This morning I began to intentionally set my mind on the special service my congregation will have this evening. Every Thursday before Easter Sunday we celebrate what we call Lovefeast & Communion. Essentially this is a time to gather for self-examination (confession & assurance of forgiveness), feetwashing, a simple meal around the table together, and finally the Eucharist. This sacred event serves as one of those liturgical practices in the church that reorders our life together in relationship to God through Jesus.
The examination is nothing more than our realization and admittance of our inability to see, hear and live in the way that Jesus taught. It is both a confession of our failures as well as a profession of our faith in Jesus. What this time does is to tenderize our hearts (our desires) in preparation for re-formation. In terms of worship, we are posturing ourselves in submission to God in preparation to give and receive the love and care that exalts Jesus.
Having surrendered ourselves to the reality of our finite and flawed existence in the presence of infinite perfection we take up the towel and basin. There are two points in this part of the ceremony that require more reflection. John 13 begins with Jesus preparing to demonstrate the full extent of his love to his disciples. Now this is meant to be interpreted two ways. One that in the event around the table this will be expressed. And secondly the ultimate expression of this love occurs in his glorification on the cross. Now I’m convinced that we cannot understand the latter interpretation unless we get the former. Often times, chapter 13 is simply interpreted as Jesus providing an example of humble service. I have even heard it used as a means of describing servant leadership. While there may be some aspect of these expressed within this passage, more significantly it represents a living parable of life together as disciples. Jesus is pouring out his love through an act that symbolically washes away sin. There is a definite connection between this cleansing and the cleansing of baptism. However, while baptism primarily attends to the vertical relationship between the Creator and the creation, feetwashing provides the symbol of cleansing of communal brokenness. It is necessary to sit vulnerably open to being washed (confession) by sisters and brothers as well as washing (forgiving) the feet of sisters and brothers. In the church this act is sealed with an embrace (a holy kiss in some congregations) expressing the unity that reconciliation brings.
Once the feet have been washed then the brothers and sisters are prepared to sit at the table and share a simple meal at which they break bread together. This meal not only looks back reflecting upon the last supper, but more significantly looks ahead to the table of the wedding feast of the Lamb. In contrast this is a simple meal (not a literal feast) that is shared remembering that we are living in a world where not everyone has food to eat. It sorrowfully acknowledges those currently suffering, but doing so with full gratitude for the table set before them to share the necessities of life.
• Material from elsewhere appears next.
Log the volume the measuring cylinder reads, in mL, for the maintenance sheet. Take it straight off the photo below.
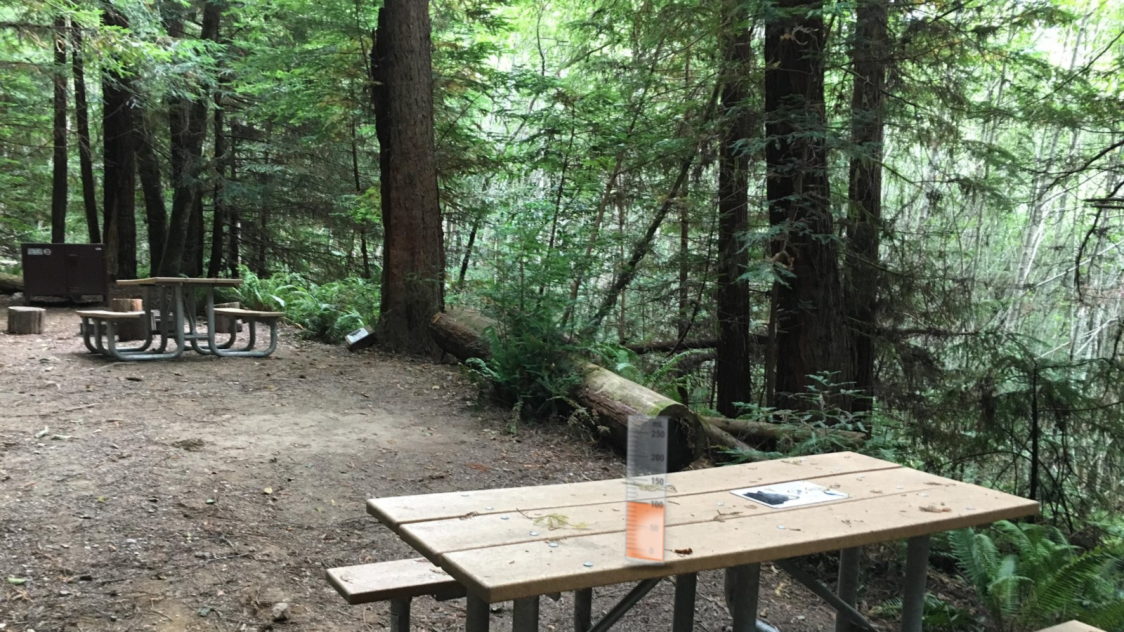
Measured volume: 100 mL
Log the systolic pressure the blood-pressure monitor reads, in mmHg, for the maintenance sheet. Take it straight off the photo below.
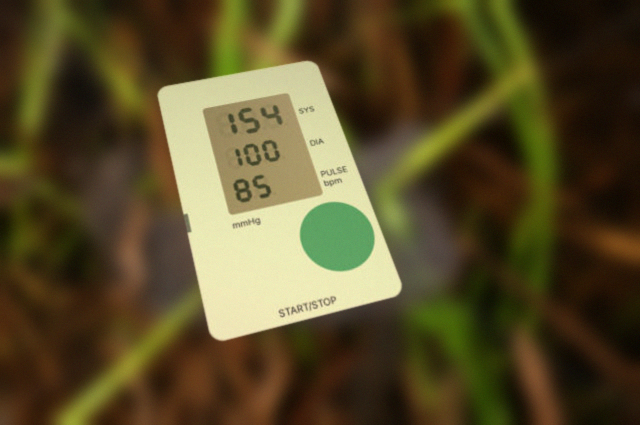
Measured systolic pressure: 154 mmHg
Finally, while seated around the table, the brothers and sisters take the bread in their hands, break it together and confess in unison that the bread they break is the body of Christ broken for them. In much the same way, following a blessing they take a cup and with a similar confession drink from the cup. This is followed by a song and a benediction after which some leave to their homes and some remain to clean up.
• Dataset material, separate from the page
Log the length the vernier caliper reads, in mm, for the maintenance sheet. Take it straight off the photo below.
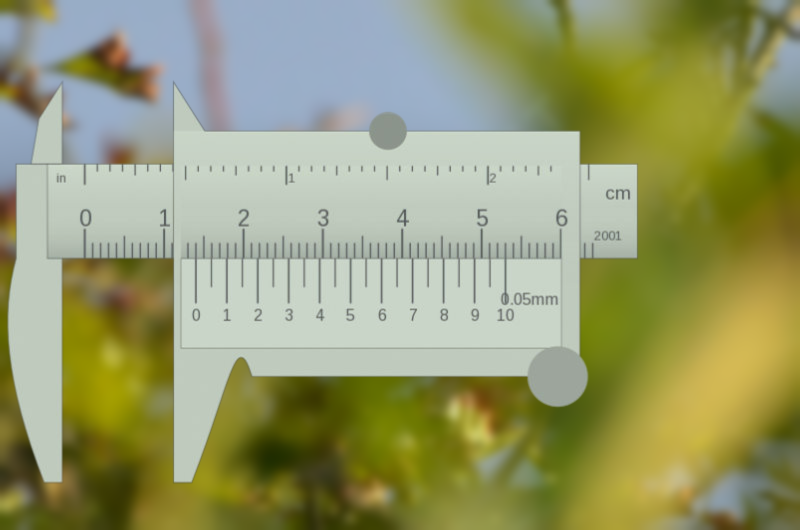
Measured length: 14.0 mm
What I find so significant about this sacred time is that in the mimetic exercise of this drama my “heart” is in some way re-formed. It is not merely an intellectual change of mind. I can experience that by reading a well formed argument. It is far more in that it to some degree transforms my life, my posture, my desire, my attitude. In ways that escape words, I sense that my life becomes a little bit more like that of Jesus. In his little book, Shaped by the Word, Richard Mulholland describes how religious icons are created in a way that moves the mind from the intellect to the affective part of the brain. In this way it changes the perception of the individual in such way as to move beyond trying to control the text to being shaped by it. In much the same way this symbol is iconographic in that it requires us to transition out of the left side of our brain that examines and analyzes to the affective side that becomes open to the formative experience of participation. While my Anabaptist sensibilities resist this terminology, I am convinced that in this way this symbol is sacramental disseminating the loving grace of our Lord Jesus upon the community transforming the current context into the eschatological hoped for community—even if only for a moment.